Hubo algo trascendental que aprendí en mi desintoxicación: el poder del grupo y la sanación de la palabra y el compartir con otros. De estos infiernos nunca se sale solo, jamás. Se sale con ayuda profesional y con una red de apoyo y de afectos. Quiero pensar que los que estamos a salvo podemos ser esa red para los que, lamentablemente, se han perdido en ese abismo. Quiero pensar que podemos hablar de las cosas que nos ocurren en el colectivo: los apegos, la inmediatez de las aplicaciones, la hipersexualización, las herencias patriarcales, la homofobia interiorizada, la gordofobia, los estándares inalcanzables, el machismo, el edadismo, la libertad sexual, las nuevas formas de relación, etc. Que podemos debatirlas para hacernos más fuertes y unirnos más. Suena a utopía, pero me niego a pensar que no somos capaces. Creo fervientemente que si alguien es capaz de no juzgar, de no estigmatizar, de no condenar al ostracismo, a la soledad y al silencio, somos precisamente nosotros. Que si alguien conoce la importancia de los cuidados, del respeto, de la aceptación y de los abrazos, somos nosotros.
¿Cuál es la solución? ¿Qué se puede hacer? No tengo las respuestas. Ojalá las tuviera. Lo pienso y lo reflexiono prácticamente a diario. Es algo que me preocupa muchísimo. Solo sé que el silencio no es la contestación a esta pregunta. Al contrario, el silencio alimenta el oscurantismo y la estigmatización, la incomprensión y la culpa. Atravesando lo que yo atravesé, no podría perdonarme no poner sobre la mesa esta epidemia para intentar que tomemos conciencia de sus dimensiones y que arrimemos el hombro, para instaurar los amores, los abrazos, la compañía y el apoyo. Que nos olvidemos de los cuerpos, de nuestras fotos de Instagram, de los debates estériles de Twitter y que pongamos el foco en lo que está ocurriendo a nuestro alrededor.

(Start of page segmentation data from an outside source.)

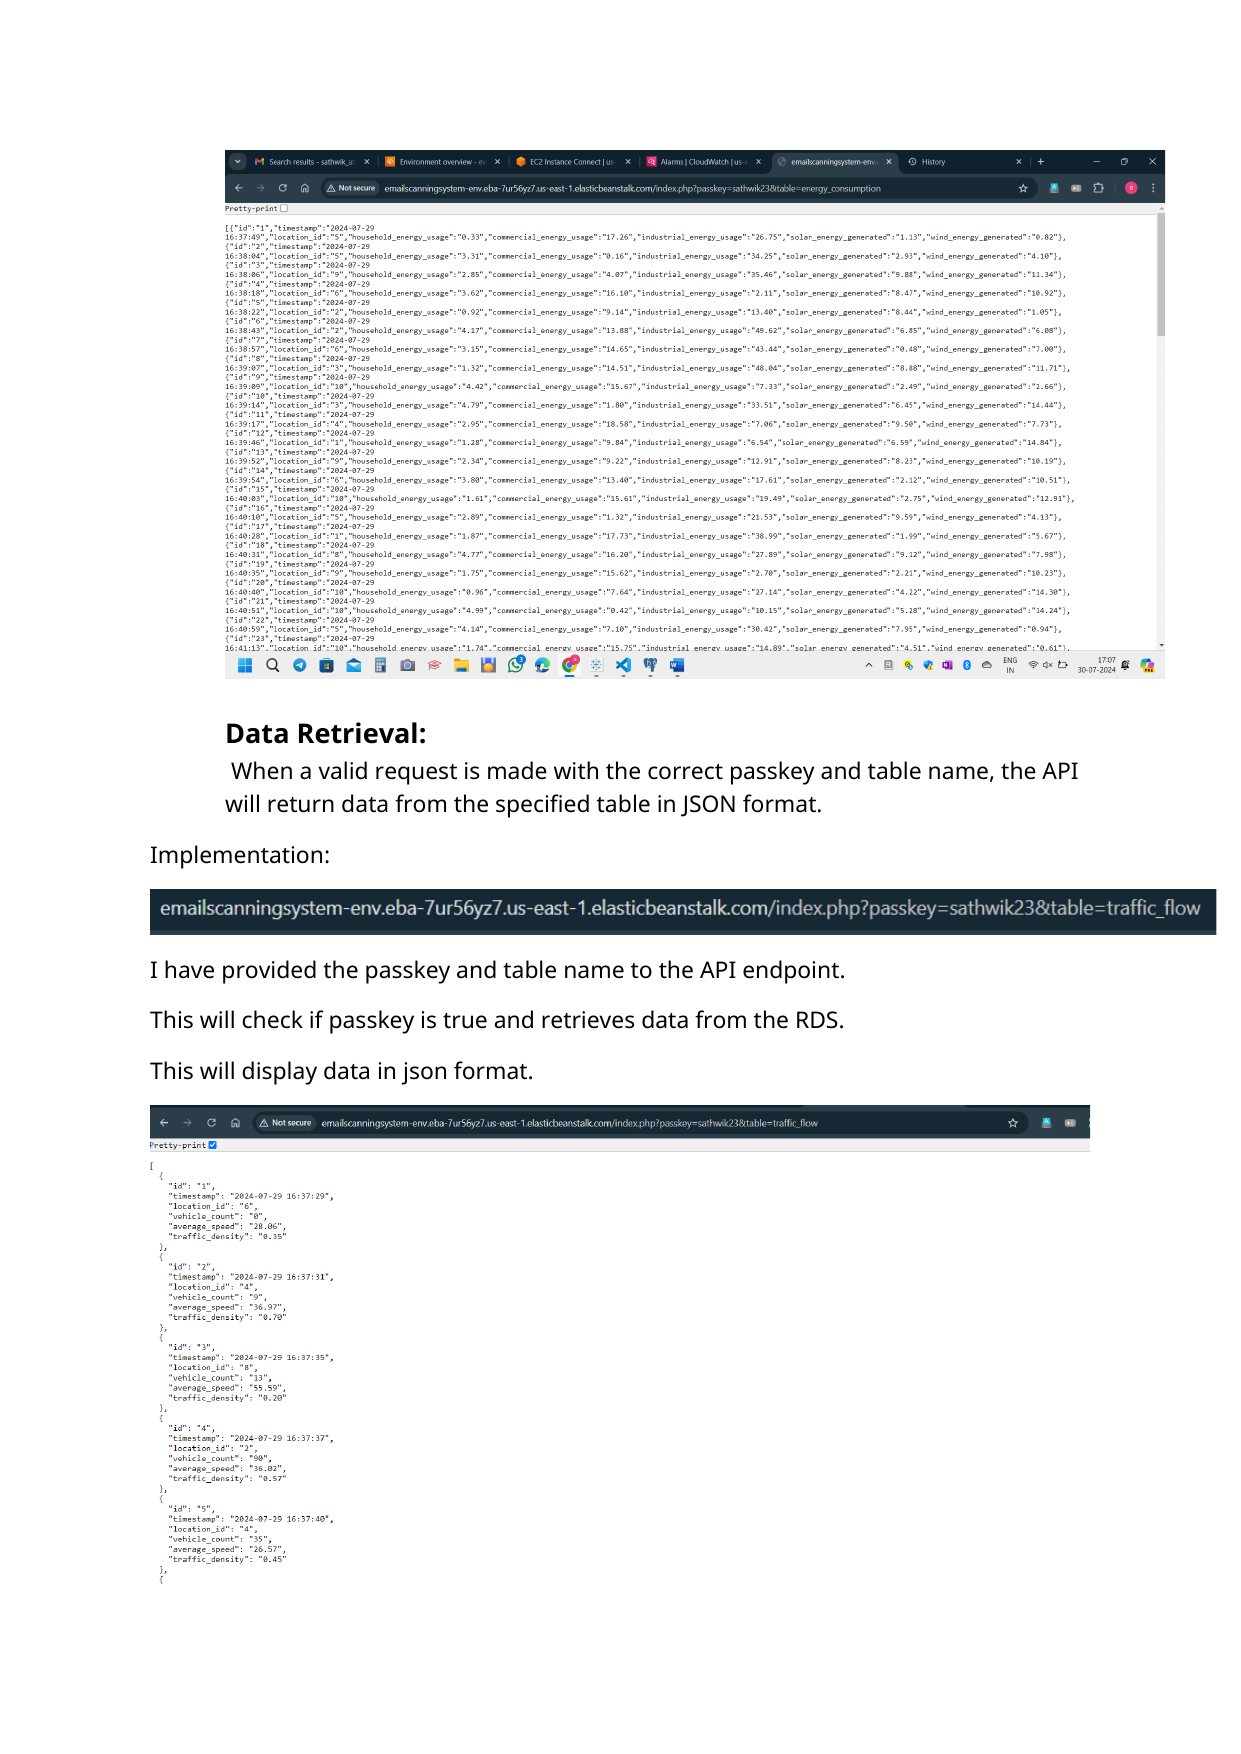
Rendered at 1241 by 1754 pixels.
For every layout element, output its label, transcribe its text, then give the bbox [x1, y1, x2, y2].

list Data Retrieval: [225, 715, 1090, 752]
picture [150, 889, 1217, 935]
text This will display data in json format. [150, 1055, 1090, 1086]
list When a valid request is made with the correct passkey and table name, the API will return data from the specified table in JSON format. [225, 755, 1090, 820]
picture [150, 1105, 1091, 1585]
picture [225, 150, 1166, 679]
text This will check if passkey is true and retrieves data from the RDS. [150, 1004, 1090, 1036]
text I have provided the passkey and table name to the API endpoint. [150, 954, 1090, 985]
text Implementation: [150, 839, 1090, 870]
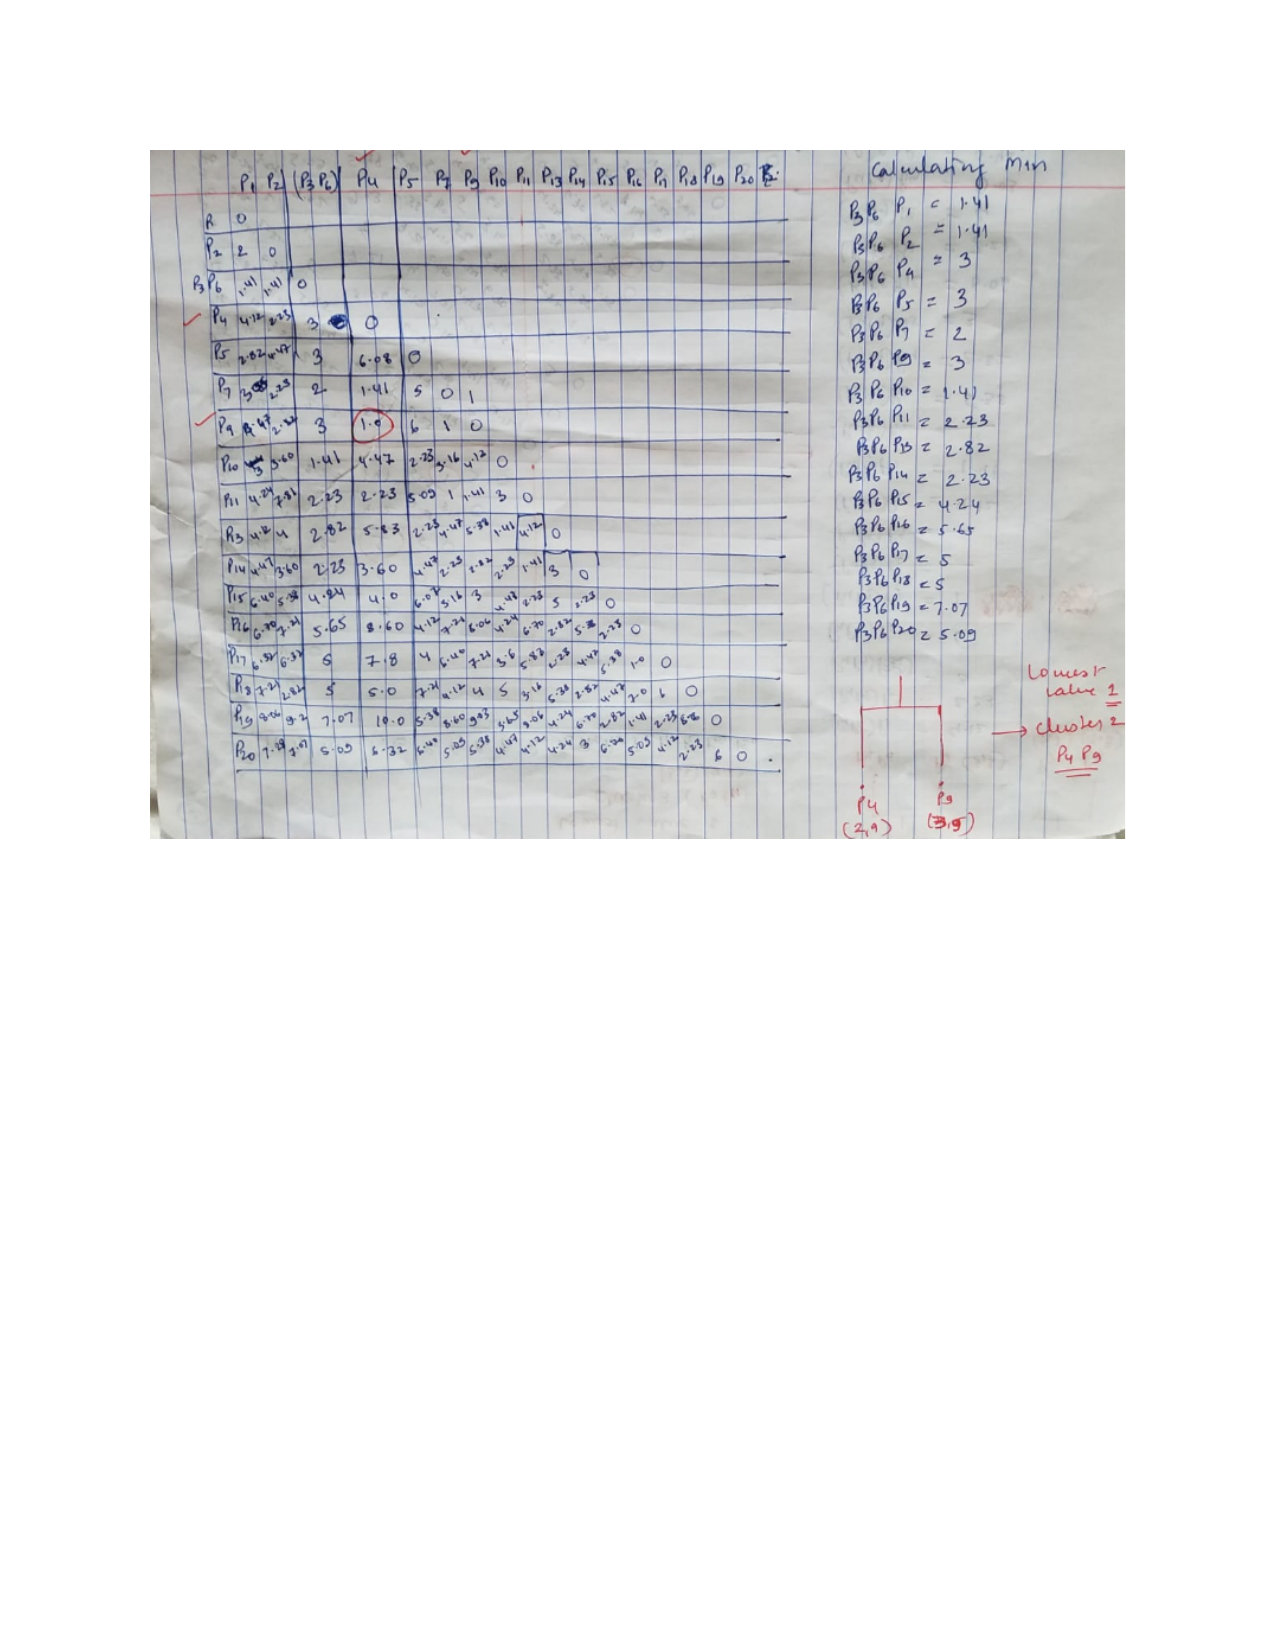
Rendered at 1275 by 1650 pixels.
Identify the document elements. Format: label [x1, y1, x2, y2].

picture [150, 150, 1125, 839]
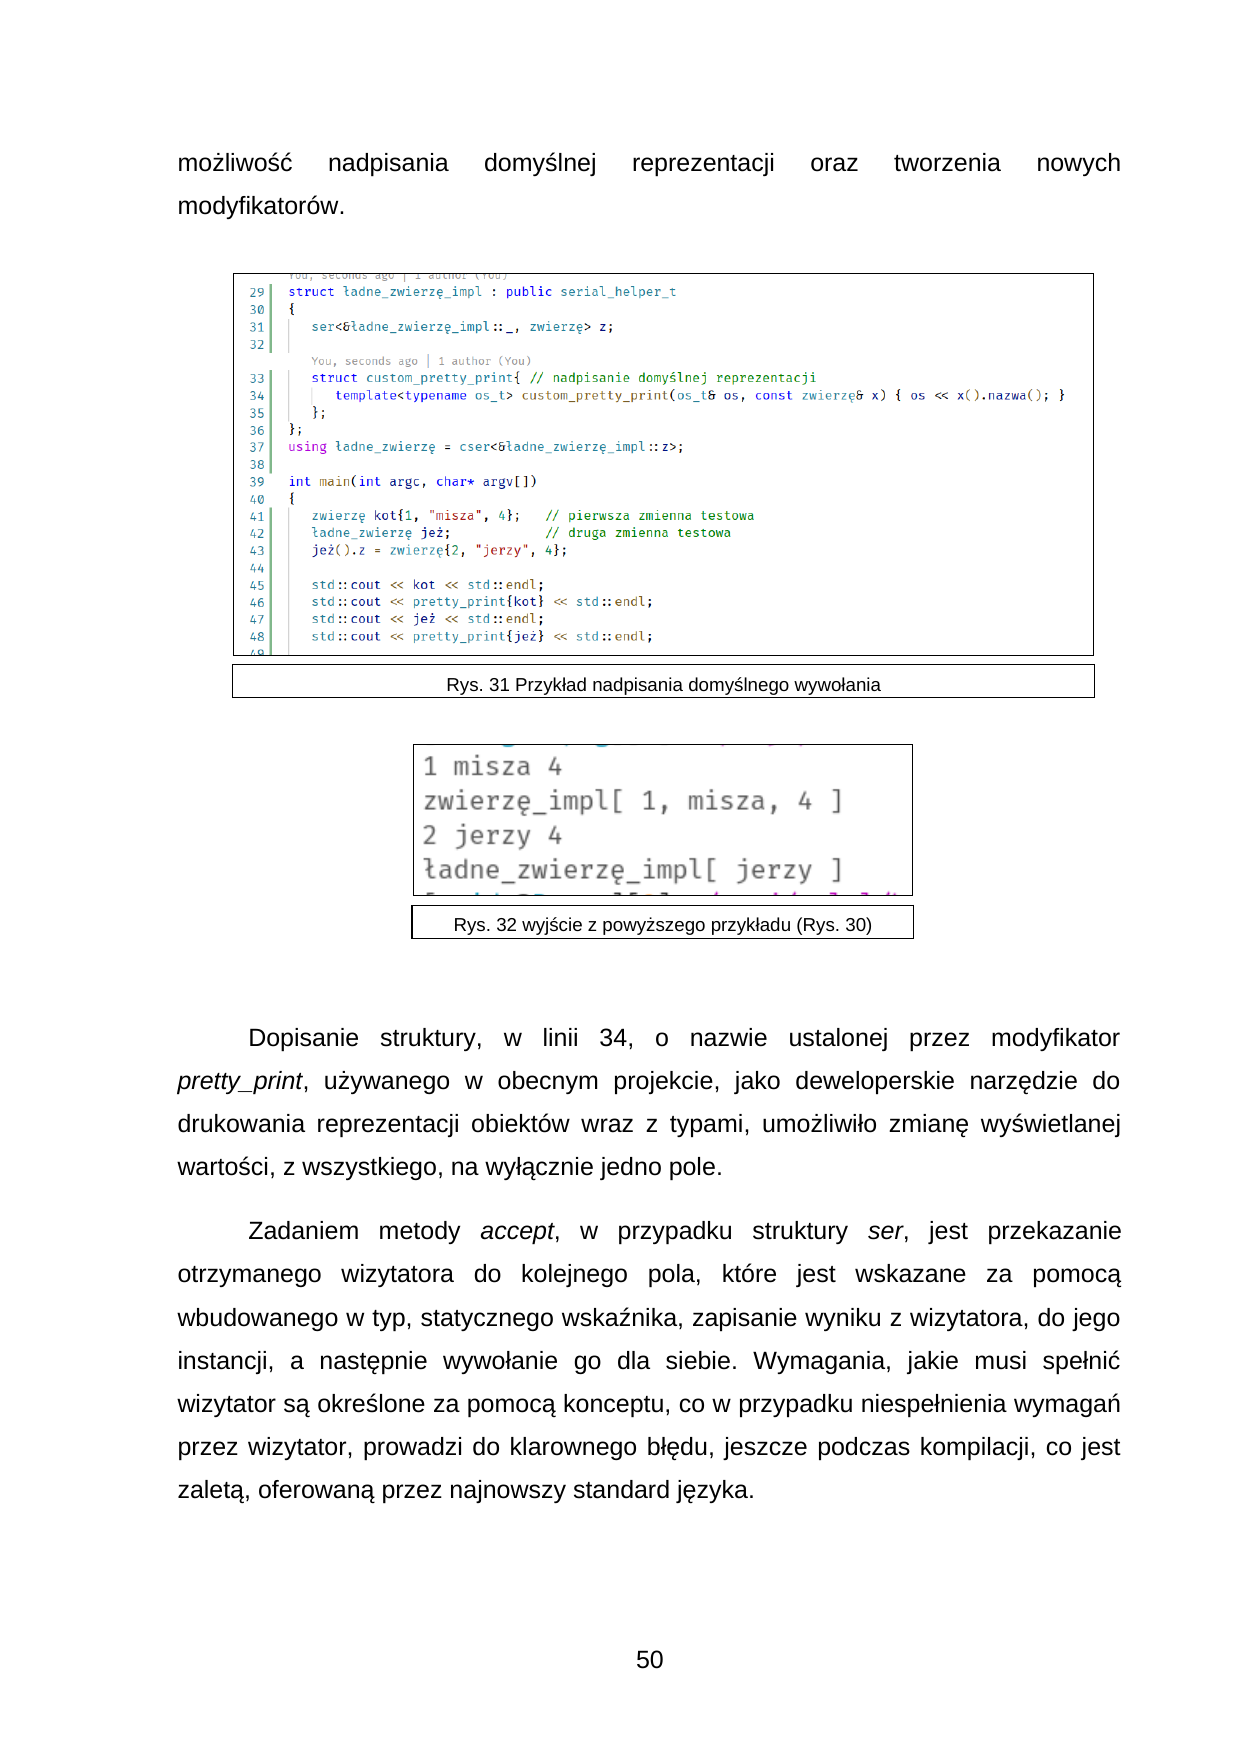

Creo que es necesario, como nunca, que construyamos comunidad y que seamos la red de apoyo de la que muchas personas, ahora mismo, están necesitadas. Es capital que lo hagamos y que nos unamos. Nos estamos jugando, literalmente, la vida. Y a los otros, a los que nunca nos van a respetar, a los que, hagamos lo que hagamos nos van a señalar y a condenar, que les jodan. No son importantes. Tenemos algo mucho más urgente a lo que atender: nosotros mismos.
Ojalá podamos decirles a todas esas personas que están sufriendo que estamos aquí para ellos. Que en este partido jugamos todos en el mismo equipo. Y que lo vamos a ganar juntos.